───── EXERCISE MATERIAL ─────

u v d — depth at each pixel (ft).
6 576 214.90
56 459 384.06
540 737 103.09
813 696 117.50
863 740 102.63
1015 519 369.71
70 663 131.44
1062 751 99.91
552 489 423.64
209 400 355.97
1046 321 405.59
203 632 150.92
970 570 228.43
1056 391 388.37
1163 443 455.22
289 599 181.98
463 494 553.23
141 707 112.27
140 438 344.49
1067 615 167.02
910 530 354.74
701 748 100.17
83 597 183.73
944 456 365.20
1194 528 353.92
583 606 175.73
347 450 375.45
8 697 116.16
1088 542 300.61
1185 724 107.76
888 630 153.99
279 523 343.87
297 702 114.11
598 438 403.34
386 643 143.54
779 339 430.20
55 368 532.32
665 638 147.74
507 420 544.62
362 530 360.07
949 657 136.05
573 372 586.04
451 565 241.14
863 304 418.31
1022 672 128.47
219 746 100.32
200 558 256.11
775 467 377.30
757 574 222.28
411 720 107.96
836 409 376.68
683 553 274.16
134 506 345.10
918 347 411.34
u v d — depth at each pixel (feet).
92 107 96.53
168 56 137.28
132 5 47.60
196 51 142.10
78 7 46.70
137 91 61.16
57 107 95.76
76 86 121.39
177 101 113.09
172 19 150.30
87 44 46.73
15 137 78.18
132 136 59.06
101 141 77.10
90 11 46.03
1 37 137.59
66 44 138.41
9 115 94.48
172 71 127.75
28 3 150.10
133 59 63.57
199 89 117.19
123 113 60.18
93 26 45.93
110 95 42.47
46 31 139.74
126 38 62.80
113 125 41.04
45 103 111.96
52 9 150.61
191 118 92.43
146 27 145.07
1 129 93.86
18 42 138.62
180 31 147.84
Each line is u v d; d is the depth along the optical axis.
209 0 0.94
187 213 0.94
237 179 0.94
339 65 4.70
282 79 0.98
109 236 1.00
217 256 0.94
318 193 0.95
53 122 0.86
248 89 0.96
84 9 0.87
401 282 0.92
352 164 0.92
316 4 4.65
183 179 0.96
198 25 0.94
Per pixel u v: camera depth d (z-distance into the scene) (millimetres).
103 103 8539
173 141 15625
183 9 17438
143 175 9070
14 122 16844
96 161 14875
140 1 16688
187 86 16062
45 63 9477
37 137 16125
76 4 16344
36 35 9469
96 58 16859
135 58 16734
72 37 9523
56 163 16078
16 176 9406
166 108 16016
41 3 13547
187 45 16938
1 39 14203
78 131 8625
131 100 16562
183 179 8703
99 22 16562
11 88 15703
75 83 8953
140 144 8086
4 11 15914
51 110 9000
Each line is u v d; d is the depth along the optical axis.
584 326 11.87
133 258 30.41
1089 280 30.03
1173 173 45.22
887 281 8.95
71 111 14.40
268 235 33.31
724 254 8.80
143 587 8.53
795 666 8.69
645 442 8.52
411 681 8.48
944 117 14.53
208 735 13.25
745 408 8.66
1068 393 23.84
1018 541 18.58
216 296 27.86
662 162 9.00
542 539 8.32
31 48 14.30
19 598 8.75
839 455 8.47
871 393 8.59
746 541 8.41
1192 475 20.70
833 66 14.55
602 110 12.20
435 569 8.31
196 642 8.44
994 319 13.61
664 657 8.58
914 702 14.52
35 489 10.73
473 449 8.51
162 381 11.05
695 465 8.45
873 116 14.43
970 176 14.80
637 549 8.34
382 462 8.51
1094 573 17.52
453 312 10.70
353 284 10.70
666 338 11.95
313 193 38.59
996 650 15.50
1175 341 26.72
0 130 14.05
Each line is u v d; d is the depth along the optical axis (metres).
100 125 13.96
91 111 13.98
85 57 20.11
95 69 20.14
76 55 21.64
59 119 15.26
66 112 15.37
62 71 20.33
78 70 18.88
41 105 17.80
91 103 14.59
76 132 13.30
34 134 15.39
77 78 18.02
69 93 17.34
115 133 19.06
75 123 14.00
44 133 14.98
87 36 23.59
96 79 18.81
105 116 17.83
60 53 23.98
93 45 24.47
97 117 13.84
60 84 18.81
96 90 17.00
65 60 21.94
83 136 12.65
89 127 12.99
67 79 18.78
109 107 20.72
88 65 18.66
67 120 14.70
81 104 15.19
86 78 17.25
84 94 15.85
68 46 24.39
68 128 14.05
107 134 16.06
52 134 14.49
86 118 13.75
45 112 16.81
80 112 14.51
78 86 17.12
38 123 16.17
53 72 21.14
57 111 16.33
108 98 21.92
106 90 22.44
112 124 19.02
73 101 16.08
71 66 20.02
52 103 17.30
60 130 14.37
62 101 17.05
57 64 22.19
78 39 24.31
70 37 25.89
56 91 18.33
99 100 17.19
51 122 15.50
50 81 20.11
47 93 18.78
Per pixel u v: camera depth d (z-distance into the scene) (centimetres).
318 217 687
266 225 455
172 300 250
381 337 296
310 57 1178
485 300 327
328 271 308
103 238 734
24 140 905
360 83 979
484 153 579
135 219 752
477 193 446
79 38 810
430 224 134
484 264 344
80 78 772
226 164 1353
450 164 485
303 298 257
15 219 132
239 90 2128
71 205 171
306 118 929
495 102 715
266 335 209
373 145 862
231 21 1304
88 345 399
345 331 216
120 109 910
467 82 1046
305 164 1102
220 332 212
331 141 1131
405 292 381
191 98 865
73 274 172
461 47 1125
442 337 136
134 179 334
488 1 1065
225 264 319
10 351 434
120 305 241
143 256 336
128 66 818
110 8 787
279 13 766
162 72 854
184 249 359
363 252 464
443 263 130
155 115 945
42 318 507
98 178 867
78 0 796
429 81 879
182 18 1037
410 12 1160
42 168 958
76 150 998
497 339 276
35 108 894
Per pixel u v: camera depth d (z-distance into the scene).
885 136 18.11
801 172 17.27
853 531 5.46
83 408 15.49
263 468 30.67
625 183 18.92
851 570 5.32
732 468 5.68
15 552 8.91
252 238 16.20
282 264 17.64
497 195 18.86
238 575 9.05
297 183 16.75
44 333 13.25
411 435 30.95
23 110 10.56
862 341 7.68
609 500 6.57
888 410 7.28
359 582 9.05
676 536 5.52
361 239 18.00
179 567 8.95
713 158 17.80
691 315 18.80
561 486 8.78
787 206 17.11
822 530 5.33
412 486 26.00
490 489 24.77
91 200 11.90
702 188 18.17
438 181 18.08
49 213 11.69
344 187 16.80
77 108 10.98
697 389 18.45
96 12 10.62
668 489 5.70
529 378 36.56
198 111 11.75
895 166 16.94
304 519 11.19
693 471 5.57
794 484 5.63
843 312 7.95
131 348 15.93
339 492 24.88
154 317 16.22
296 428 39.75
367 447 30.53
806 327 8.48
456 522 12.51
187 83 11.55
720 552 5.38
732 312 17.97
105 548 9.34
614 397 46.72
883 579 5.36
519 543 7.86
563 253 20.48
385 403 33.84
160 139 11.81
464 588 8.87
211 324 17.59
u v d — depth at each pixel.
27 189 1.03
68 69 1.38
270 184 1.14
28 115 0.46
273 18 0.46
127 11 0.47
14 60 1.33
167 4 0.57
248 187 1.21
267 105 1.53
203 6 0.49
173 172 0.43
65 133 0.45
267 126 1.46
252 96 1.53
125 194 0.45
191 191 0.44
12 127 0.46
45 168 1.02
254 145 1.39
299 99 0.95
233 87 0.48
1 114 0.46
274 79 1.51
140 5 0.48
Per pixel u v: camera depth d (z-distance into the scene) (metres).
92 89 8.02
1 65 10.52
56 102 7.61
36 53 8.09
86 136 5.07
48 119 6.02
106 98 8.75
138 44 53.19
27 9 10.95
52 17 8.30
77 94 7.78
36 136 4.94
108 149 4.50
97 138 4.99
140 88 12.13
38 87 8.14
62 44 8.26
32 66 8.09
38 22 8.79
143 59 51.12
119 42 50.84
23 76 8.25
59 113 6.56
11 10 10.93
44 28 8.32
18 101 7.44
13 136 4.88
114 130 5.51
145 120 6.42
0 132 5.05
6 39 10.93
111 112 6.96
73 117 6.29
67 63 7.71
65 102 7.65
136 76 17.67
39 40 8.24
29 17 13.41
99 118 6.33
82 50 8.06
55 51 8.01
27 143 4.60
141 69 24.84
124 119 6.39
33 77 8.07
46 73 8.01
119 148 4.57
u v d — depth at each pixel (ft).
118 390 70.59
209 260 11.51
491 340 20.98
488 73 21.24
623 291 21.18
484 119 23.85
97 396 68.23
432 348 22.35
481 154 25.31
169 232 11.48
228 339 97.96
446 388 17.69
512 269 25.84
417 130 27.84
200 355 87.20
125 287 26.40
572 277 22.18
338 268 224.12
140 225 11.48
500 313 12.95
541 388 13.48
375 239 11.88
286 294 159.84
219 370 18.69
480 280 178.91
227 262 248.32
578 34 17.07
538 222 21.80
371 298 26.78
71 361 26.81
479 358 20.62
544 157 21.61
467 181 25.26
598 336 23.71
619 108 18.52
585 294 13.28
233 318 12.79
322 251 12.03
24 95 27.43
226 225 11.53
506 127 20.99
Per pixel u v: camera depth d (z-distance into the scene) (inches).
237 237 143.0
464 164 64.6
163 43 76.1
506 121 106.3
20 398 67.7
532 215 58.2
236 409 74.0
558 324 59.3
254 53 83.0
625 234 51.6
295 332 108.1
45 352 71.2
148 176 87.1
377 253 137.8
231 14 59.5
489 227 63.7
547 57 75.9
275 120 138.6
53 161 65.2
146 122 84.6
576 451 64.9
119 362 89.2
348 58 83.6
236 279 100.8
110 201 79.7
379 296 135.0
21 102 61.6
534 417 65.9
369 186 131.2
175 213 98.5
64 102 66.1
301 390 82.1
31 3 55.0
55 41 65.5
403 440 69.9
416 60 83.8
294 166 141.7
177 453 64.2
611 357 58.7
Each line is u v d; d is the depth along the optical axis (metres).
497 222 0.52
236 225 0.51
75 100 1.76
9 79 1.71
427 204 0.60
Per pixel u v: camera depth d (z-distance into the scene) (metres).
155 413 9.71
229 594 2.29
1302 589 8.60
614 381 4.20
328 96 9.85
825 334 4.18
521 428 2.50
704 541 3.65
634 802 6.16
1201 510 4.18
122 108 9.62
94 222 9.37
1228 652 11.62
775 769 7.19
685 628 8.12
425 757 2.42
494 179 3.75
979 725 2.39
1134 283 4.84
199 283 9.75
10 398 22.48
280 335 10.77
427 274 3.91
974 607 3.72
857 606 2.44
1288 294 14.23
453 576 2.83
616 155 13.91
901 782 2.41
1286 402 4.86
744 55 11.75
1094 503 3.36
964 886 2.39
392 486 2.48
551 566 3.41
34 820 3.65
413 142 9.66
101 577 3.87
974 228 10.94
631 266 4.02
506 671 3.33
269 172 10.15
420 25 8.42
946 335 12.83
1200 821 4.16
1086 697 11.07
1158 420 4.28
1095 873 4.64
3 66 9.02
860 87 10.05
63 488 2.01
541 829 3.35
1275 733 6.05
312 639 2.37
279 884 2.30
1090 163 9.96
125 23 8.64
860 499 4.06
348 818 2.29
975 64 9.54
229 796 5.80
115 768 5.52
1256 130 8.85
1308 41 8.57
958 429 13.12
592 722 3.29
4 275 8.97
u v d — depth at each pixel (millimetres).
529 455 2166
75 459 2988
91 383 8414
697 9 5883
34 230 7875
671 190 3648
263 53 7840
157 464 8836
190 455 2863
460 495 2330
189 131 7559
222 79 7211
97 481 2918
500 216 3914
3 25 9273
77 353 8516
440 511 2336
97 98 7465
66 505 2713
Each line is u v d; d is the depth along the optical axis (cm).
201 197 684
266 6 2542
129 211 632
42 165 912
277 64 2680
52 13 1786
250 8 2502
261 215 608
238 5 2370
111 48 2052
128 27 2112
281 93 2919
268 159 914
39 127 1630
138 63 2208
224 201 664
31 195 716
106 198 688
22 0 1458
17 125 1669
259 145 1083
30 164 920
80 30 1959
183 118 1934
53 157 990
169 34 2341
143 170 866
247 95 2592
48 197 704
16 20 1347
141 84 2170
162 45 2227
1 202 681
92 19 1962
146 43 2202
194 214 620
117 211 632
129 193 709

─────

# WORK INSTRUCTION
Could you output, exactly and with nothing else, the lines from the start of the records through the line containing "180 31 147.84"?

# RESPONSE TO THE TASK
u v d — depth at each pixel (ft).
6 576 214.90
56 459 384.06
540 737 103.09
813 696 117.50
863 740 102.63
1015 519 369.71
70 663 131.44
1062 751 99.91
552 489 423.64
209 400 355.97
1046 321 405.59
203 632 150.92
970 570 228.43
1056 391 388.37
1163 443 455.22
289 599 181.98
463 494 553.23
141 707 112.27
140 438 344.49
1067 615 167.02
910 530 354.74
701 748 100.17
83 597 183.73
944 456 365.20
1194 528 353.92
583 606 175.73
347 450 375.45
8 697 116.16
1088 542 300.61
1185 724 107.76
888 630 153.99
279 523 343.87
297 702 114.11
598 438 403.34
386 643 143.54
779 339 430.20
55 368 532.32
665 638 147.74
507 420 544.62
362 530 360.07
949 657 136.05
573 372 586.04
451 565 241.14
863 304 418.31
1022 672 128.47
219 746 100.32
200 558 256.11
775 467 377.30
757 574 222.28
411 720 107.96
836 409 376.68
683 553 274.16
134 506 345.10
918 347 411.34
u v d — depth at each pixel (feet).
92 107 96.53
168 56 137.28
132 5 47.60
196 51 142.10
78 7 46.70
137 91 61.16
57 107 95.76
76 86 121.39
177 101 113.09
172 19 150.30
87 44 46.73
15 137 78.18
132 136 59.06
101 141 77.10
90 11 46.03
1 37 137.59
66 44 138.41
9 115 94.48
172 71 127.75
28 3 150.10
133 59 63.57
199 89 117.19
123 113 60.18
93 26 45.93
110 95 42.47
46 31 139.74
126 38 62.80
113 125 41.04
45 103 111.96
52 9 150.61
191 118 92.43
146 27 145.07
1 129 93.86
18 42 138.62
180 31 147.84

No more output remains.